The Mellin-Edge Quantisation for Corner Operators

TL;DR

This paper develops a new Mellin-edge quantisation method for corner-degenerate operators on manifolds with second order singularities, extending previous edge quantisation techniques to more complex singularities.

Contribution

It introduces a novel quantisation framework for second order corner-degenerate symbols, addressing challenges from cone singularities and extending prior edge quantisation results.

Findings

Established Mellin-edge quantisation for second order singularities

Formulated operator-valued amplitude functions using Mellin symbols

Addressed new difficulties from cone singularities at higher order

Abstract

We establish a quantisation of corner-degenerate symbols, here called Mellin-edge quantisation, on a manifold $M$ with second order singularities.
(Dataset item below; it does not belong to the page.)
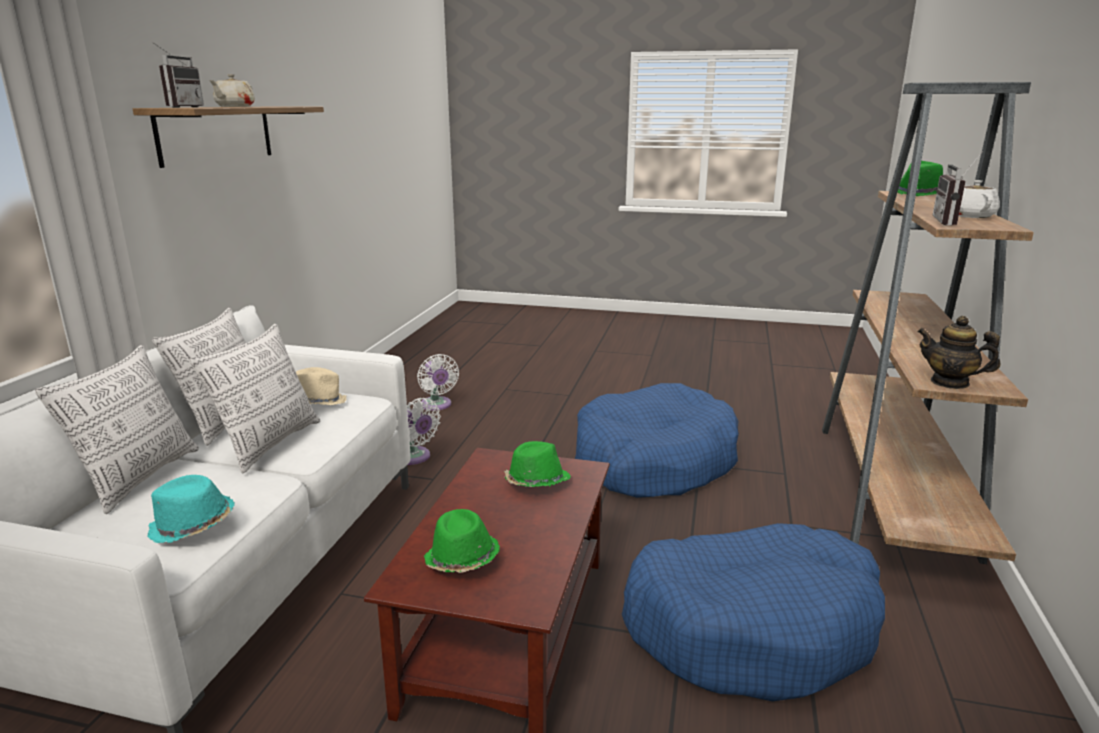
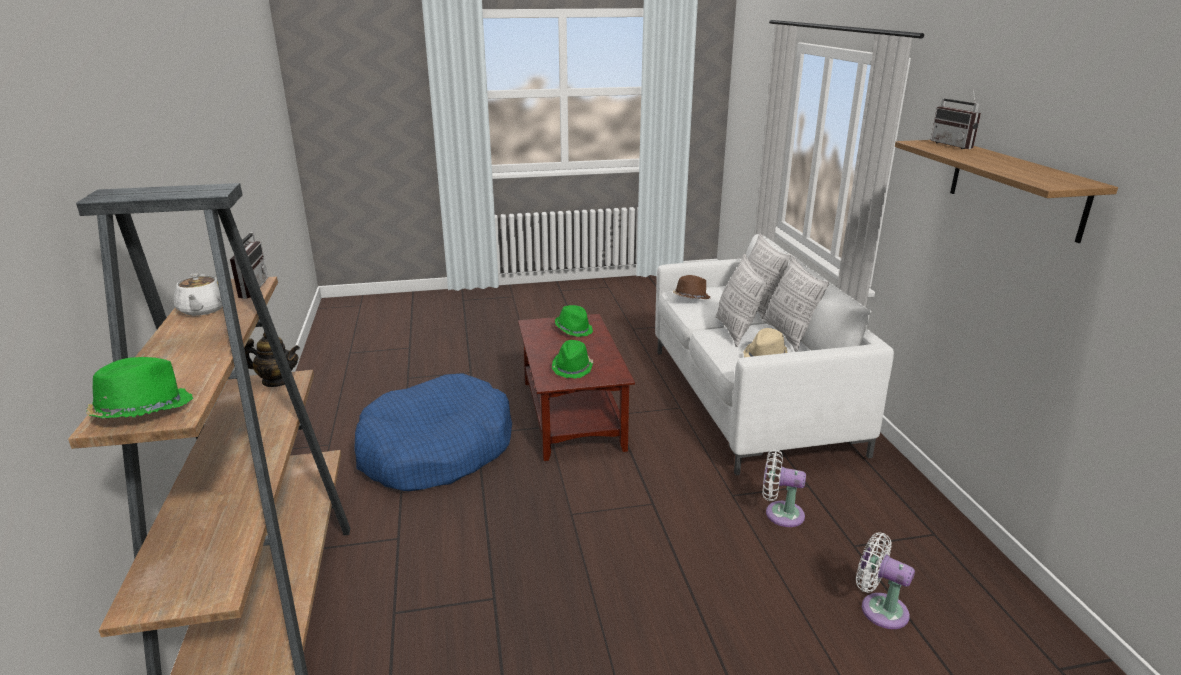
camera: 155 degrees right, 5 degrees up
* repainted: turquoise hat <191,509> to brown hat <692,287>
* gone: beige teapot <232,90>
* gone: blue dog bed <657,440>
The typical ingredients come from the "most singular" stratum of $M$ which is a second order edge where the infinite transversal cone has a base $B$ that is itself a manifold with smooth edge. The resulting operator-valued amplitude functions on the second order edge are formulated purely in terms of Mellin symbols taking values in the edge algebra over $B.$ In this respect our result is formally analogous to a quantisation rule of a joint paper with J. Gil and J. Seiler for the simpler case of edge-degenerate symbols that corresponds to the singularity order 1. However, from the singularity order 2 on there appear new substantial difficulties for the first time, partly caused by the edge singularities of the cone over $B$ that tend to infinity.